Some of the visuals are shown off in the video trailer below (though not meant to represent actual gameplay) and well and as expected they’re a long way ahead of what we saw in past iterations of the sim game. Bradshaw points out to the new tactility and physicality of the game, with effects like some rising from the scene of burning vehicle.
A major change in the game is the ability to play it with friends (up to 16 players) each managing their own city, whose fortunes and woes are intermingled. That is you can send fire trucks to a neighboring city in jeopardy and pollution from one city can move on and affect its neighbors.
It exposes you to this idea of cause and effect, and that the choices that you make have repercussions,
said Bradshaw. We’re talking about a SimCity where the resources are finite, where you’re going to be struggling with some of the decisions that people are faced with today, where technology and advances can ultimately have global impact.

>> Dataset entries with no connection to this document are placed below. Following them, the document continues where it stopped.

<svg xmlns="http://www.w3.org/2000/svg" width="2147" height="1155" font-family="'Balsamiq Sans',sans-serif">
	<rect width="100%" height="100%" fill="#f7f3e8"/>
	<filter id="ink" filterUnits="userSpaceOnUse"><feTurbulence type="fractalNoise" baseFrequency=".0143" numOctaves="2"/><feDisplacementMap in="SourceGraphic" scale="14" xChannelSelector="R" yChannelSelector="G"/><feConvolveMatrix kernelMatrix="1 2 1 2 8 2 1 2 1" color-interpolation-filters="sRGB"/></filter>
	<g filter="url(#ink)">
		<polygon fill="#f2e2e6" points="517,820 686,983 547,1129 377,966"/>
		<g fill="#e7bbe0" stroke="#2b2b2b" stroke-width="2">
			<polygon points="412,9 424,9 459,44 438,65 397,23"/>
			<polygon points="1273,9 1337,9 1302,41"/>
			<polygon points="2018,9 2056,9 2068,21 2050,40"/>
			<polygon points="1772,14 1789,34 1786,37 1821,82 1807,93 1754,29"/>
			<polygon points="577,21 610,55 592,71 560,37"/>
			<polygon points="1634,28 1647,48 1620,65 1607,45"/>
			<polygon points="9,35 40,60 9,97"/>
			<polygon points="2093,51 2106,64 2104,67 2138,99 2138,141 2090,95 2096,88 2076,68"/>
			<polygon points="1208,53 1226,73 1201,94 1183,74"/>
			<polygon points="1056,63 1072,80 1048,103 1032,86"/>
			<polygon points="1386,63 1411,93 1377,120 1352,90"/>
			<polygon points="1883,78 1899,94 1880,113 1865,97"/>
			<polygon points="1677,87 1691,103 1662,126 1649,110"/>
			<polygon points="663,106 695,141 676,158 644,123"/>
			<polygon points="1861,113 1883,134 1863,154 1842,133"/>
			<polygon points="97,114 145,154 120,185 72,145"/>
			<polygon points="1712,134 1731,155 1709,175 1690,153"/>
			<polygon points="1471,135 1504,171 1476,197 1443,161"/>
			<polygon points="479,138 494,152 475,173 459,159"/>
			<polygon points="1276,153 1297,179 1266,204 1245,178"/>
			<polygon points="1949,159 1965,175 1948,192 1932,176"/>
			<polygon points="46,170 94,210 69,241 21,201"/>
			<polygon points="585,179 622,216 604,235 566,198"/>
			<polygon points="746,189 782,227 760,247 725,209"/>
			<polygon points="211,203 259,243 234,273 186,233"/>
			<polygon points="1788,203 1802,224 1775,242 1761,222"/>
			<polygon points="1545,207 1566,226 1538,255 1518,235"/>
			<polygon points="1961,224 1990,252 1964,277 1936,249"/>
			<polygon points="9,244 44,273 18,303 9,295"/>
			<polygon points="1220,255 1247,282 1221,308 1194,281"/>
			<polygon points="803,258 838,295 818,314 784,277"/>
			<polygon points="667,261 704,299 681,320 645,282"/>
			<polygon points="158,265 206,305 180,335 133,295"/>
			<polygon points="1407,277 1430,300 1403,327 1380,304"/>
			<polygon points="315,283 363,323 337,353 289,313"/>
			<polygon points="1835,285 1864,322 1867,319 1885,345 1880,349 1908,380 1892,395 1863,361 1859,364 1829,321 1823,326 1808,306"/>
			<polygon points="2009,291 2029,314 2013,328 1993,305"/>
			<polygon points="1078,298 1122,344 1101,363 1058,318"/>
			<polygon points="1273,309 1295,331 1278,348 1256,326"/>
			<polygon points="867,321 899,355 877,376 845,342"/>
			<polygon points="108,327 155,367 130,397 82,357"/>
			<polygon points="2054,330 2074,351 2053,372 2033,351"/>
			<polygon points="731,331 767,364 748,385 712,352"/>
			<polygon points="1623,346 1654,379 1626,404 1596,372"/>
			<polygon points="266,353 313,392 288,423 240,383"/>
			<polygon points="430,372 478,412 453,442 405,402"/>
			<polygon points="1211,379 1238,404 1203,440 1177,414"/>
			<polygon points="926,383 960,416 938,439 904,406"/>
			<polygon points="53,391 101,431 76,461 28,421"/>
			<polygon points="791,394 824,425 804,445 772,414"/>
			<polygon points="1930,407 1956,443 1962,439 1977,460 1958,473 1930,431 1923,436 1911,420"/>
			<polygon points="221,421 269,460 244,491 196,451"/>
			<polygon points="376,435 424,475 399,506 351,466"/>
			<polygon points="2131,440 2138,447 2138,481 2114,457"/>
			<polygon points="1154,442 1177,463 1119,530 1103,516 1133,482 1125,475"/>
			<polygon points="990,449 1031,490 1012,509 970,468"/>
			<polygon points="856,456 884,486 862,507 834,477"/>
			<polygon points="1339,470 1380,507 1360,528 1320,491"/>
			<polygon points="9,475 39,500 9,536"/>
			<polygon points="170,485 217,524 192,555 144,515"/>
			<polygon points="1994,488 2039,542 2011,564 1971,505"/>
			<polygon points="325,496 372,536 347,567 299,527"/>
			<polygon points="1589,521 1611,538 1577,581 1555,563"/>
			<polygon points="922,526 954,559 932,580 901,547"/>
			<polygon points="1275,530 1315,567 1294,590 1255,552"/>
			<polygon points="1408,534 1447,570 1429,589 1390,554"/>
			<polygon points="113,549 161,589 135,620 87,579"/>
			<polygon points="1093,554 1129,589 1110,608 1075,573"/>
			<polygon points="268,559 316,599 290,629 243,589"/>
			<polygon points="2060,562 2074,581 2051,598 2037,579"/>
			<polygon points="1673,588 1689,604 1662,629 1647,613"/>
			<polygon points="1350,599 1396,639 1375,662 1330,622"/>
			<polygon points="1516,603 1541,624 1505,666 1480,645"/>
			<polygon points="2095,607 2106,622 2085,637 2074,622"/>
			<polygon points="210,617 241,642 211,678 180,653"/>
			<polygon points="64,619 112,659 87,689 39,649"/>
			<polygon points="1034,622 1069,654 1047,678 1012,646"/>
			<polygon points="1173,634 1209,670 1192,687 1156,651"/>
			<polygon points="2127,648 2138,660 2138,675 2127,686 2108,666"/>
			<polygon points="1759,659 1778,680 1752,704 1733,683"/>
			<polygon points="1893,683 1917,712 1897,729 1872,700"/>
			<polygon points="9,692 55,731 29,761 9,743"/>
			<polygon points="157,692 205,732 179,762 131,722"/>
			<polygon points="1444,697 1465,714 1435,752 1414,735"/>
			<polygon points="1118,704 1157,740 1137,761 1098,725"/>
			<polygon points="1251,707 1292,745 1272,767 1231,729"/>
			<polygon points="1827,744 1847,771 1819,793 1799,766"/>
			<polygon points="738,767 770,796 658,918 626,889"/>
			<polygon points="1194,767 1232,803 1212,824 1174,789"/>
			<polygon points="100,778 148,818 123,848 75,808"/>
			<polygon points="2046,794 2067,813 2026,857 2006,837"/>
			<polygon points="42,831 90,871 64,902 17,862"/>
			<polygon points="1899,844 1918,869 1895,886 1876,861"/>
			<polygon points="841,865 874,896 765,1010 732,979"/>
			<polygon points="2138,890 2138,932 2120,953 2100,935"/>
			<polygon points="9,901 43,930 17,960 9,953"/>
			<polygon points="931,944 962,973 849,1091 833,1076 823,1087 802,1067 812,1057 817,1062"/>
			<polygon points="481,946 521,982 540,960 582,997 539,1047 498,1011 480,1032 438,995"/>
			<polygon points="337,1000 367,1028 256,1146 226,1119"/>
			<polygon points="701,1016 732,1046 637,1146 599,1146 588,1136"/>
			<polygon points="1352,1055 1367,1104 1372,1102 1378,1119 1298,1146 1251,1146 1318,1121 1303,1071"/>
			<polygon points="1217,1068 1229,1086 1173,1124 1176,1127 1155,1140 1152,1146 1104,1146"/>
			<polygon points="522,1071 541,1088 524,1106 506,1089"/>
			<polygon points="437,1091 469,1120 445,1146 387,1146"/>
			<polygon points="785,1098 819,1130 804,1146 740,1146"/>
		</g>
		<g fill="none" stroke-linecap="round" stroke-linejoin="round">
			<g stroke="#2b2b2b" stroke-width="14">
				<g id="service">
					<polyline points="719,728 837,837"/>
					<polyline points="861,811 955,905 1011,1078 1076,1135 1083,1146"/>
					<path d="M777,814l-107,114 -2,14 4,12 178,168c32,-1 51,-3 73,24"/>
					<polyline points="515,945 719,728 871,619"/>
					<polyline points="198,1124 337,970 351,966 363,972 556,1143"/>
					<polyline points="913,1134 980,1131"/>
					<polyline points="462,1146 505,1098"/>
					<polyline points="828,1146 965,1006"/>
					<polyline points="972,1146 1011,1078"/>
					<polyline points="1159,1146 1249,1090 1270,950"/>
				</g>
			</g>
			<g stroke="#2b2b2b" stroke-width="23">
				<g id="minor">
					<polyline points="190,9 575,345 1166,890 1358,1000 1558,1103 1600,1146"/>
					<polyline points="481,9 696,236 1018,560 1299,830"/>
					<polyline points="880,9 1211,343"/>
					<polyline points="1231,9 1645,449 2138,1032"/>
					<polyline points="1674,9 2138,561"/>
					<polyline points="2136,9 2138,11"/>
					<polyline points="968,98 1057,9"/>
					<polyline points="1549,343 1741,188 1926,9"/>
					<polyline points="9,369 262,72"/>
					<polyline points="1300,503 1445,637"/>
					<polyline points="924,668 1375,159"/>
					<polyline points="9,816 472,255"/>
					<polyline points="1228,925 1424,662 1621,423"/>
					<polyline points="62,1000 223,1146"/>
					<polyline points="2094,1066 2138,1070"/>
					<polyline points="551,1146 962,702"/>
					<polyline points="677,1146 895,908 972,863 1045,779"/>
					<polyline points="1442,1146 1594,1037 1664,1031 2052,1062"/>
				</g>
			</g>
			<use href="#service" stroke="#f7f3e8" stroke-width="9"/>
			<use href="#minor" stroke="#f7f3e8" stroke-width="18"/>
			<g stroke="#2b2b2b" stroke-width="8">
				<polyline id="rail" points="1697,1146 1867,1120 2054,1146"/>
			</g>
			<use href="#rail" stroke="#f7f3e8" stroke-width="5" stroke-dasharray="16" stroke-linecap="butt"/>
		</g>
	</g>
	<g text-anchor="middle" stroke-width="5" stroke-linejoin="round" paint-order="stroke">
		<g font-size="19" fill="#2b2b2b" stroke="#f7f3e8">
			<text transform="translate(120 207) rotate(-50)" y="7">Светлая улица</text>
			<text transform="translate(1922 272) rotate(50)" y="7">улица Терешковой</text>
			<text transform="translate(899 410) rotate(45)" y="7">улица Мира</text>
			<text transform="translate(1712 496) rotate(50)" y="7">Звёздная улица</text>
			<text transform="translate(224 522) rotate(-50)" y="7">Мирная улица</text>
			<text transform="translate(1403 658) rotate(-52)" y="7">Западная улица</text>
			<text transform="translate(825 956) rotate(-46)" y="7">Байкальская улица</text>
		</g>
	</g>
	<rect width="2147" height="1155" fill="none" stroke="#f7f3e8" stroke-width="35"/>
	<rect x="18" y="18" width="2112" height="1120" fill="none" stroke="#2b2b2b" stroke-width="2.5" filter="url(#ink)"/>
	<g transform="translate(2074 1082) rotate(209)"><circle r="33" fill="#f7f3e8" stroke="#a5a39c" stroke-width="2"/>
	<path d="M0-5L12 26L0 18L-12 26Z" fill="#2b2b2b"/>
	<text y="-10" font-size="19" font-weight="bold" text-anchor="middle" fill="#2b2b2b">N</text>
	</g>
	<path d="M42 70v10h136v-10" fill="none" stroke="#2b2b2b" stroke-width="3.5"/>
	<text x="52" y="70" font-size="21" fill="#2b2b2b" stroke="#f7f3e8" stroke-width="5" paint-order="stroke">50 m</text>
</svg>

You can choose to build theme base cities, like an education college town or a gambling mecca like Las Vegas. Finally, thanks to the new simulation engine called GlassBox, every sim (resident of your town) has a role to play. Now every Sim has a purpose in the SimCity world, a home to go to, a job to work at, even stores to shop in.
The new SimCity, which Maxis is explicitly not calling SimCity 5, will be heading to PCs next year, without any set date for a Mac release.